(Rendered chart images)
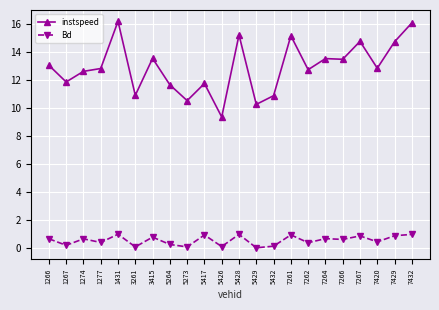

Rank the series by their maximum value, from lowest to highest.

Bd, instspeed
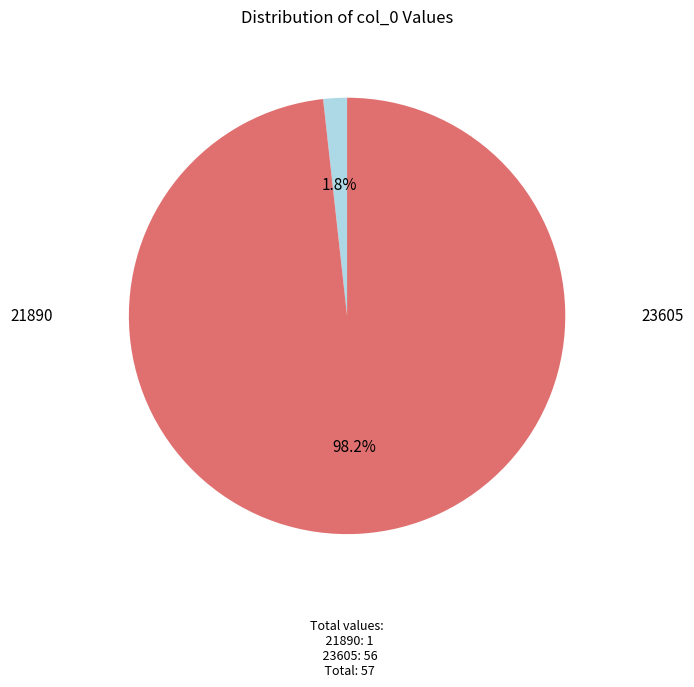

Is there any slice that represents more than half of the pie?

Yes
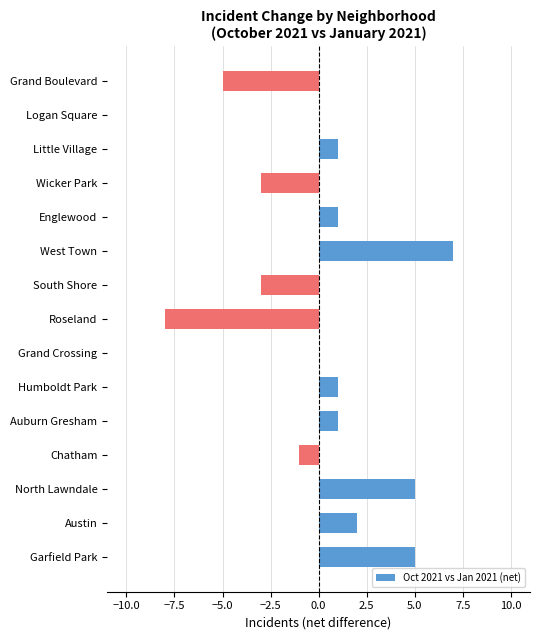

Reading top to bottom, transcribe all the data shown in this chart.

Grand Boulevard=-5	Logan Square=0	Little Village=1	Wicker Park=-3	Englewood=1	West Town=7	South Shore=-3	Roseland=-8	Grand Crossing=0	Humboldt Park=1	Auburn Gresham=1	Chatham=-1	North Lawndale=5	Austin=2	Garfield Park=5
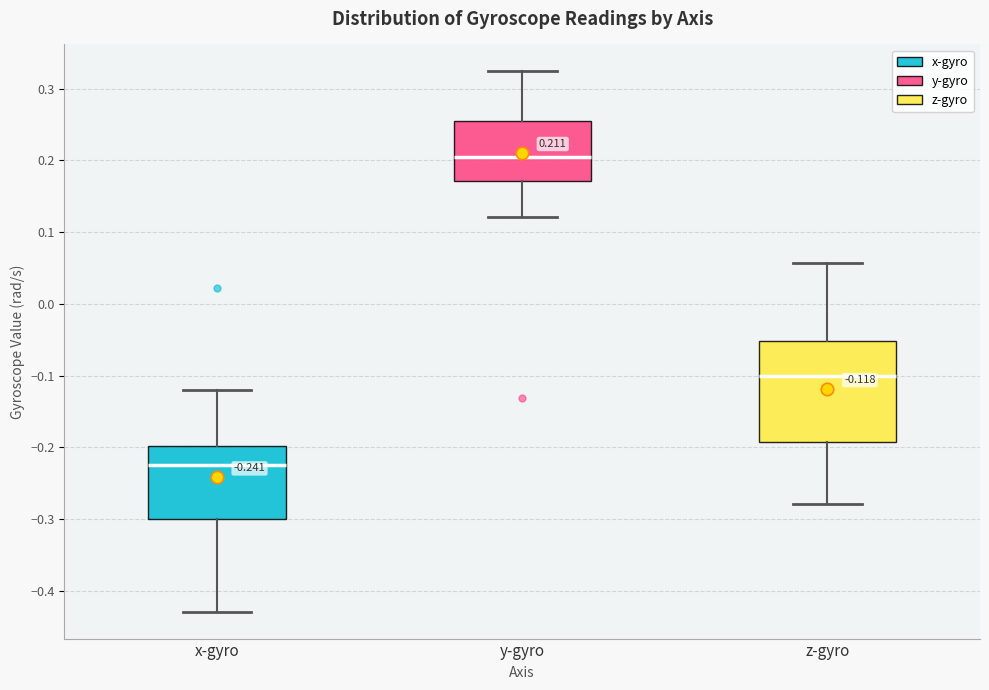

Comparing the boxes themselves (not the whiskers), which one is the tallest?

z-gyro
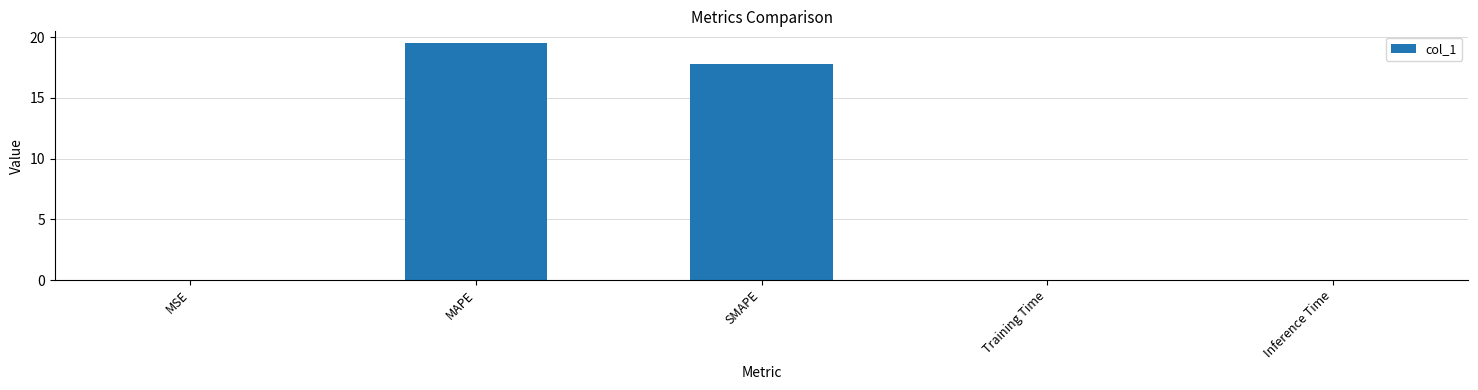

True or false: the data shows 7.5 at MAPE.

False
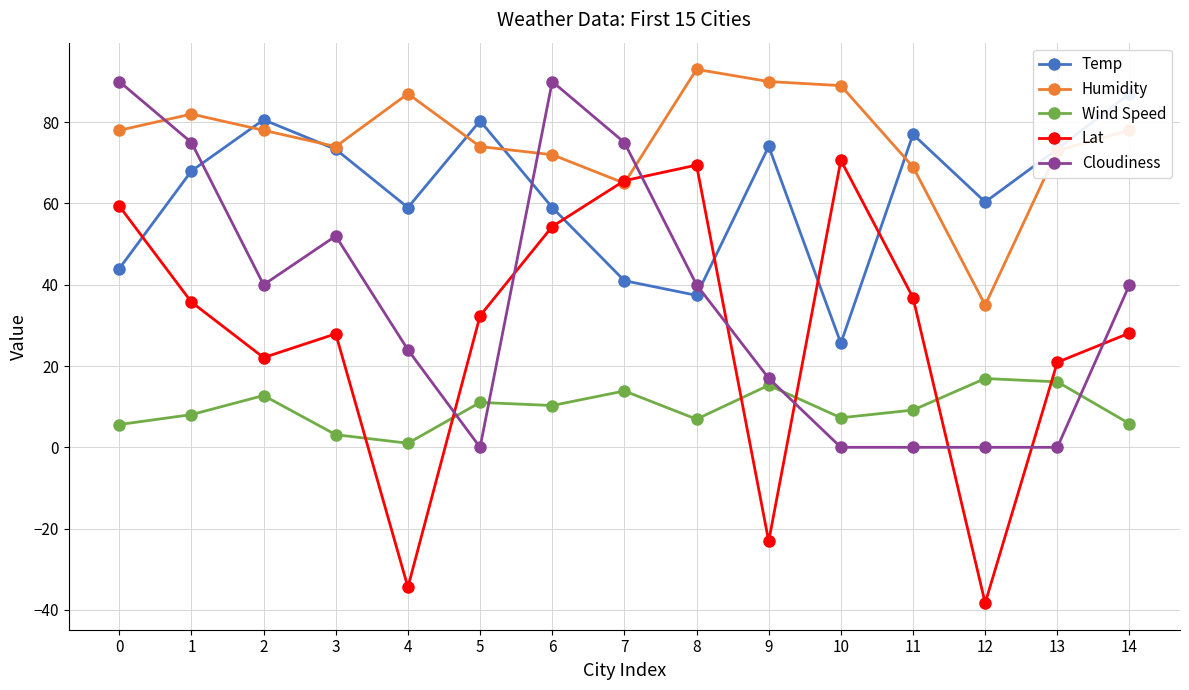

True or false: Temp has more than 1 interior local peaks.

True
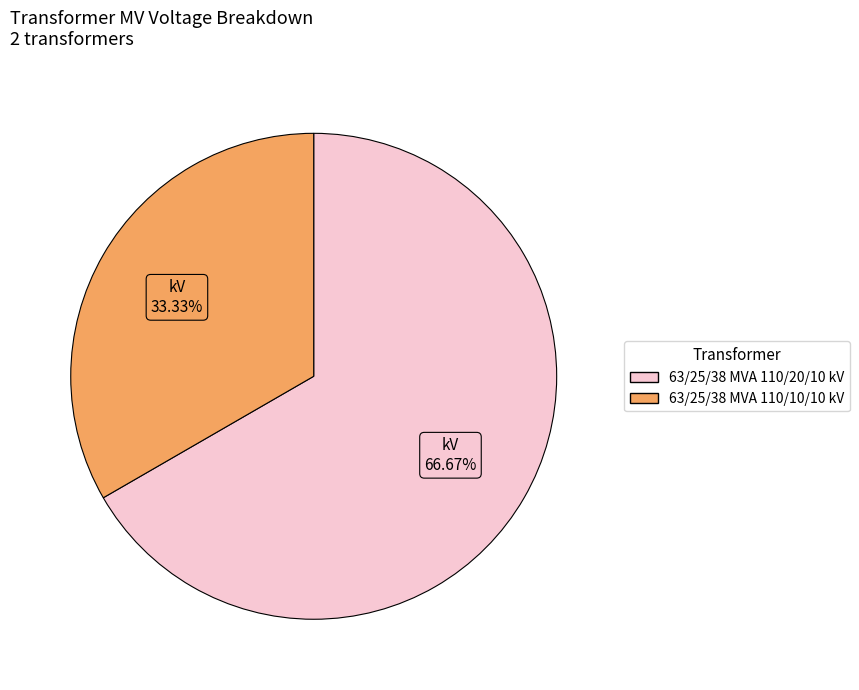

True or false: 63/25/38 MVA 110/20/10 kV accounts for 67% of the total.

True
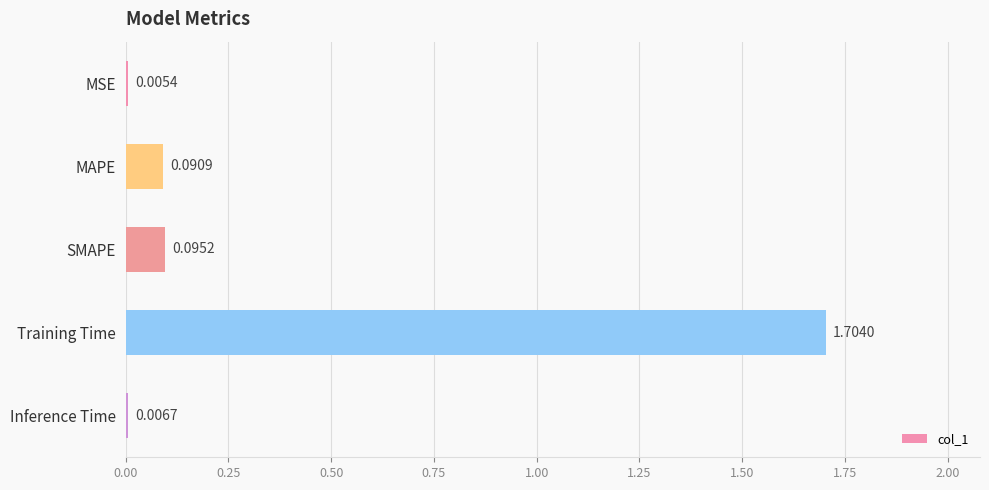

At which label is the value closest to 0?

MSE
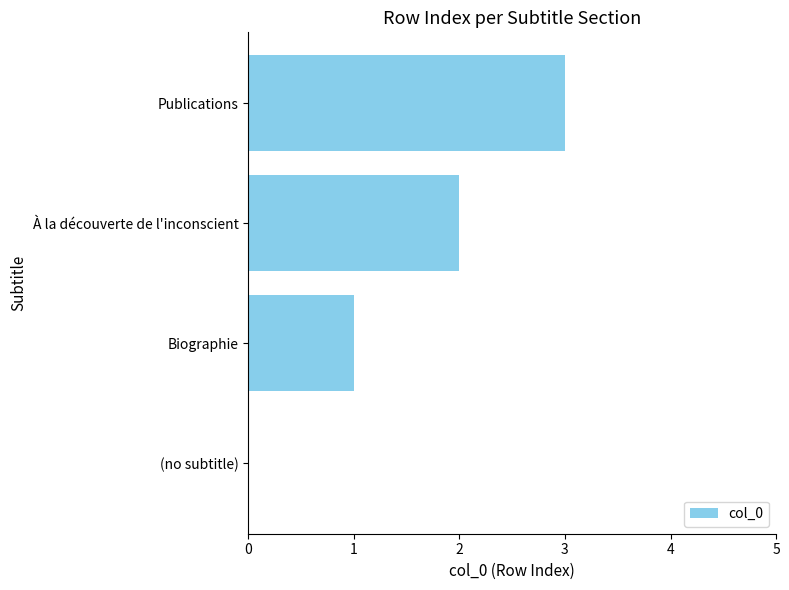

The chart shows a value of 2 at À la découverte de l'inconscient. True or false?

True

**Description of the task:**
Reproduce every one of these lines verbatim, leaving out the pictures.

**Exercise solution:**
Rank the series by their maximum value, from lowest to highest.

Bd, instspeed

Is there any slice that represents more than half of the pie?

Yes

Reading top to bottom, transcribe all the data shown in this chart.

Grand Boulevard=-5	Logan Square=0	Little Village=1	Wicker Park=-3	Englewood=1	West Town=7	South Shore=-3	Roseland=-8	Grand Crossing=0	Humboldt Park=1	Auburn Gresham=1	Chatham=-1	North Lawndale=5	Austin=2	Garfield Park=5

Comparing the boxes themselves (not the whiskers), which one is the tallest?

z-gyro

True or false: the data shows 7.5 at MAPE.

False

True or false: Temp has more than 1 interior local peaks.

True

True or false: 63/25/38 MVA 110/20/10 kV accounts for 67% of the total.

True

At which label is the value closest to 0?

MSE

The chart shows a value of 2 at À la découverte de l'inconscient. True or false?

True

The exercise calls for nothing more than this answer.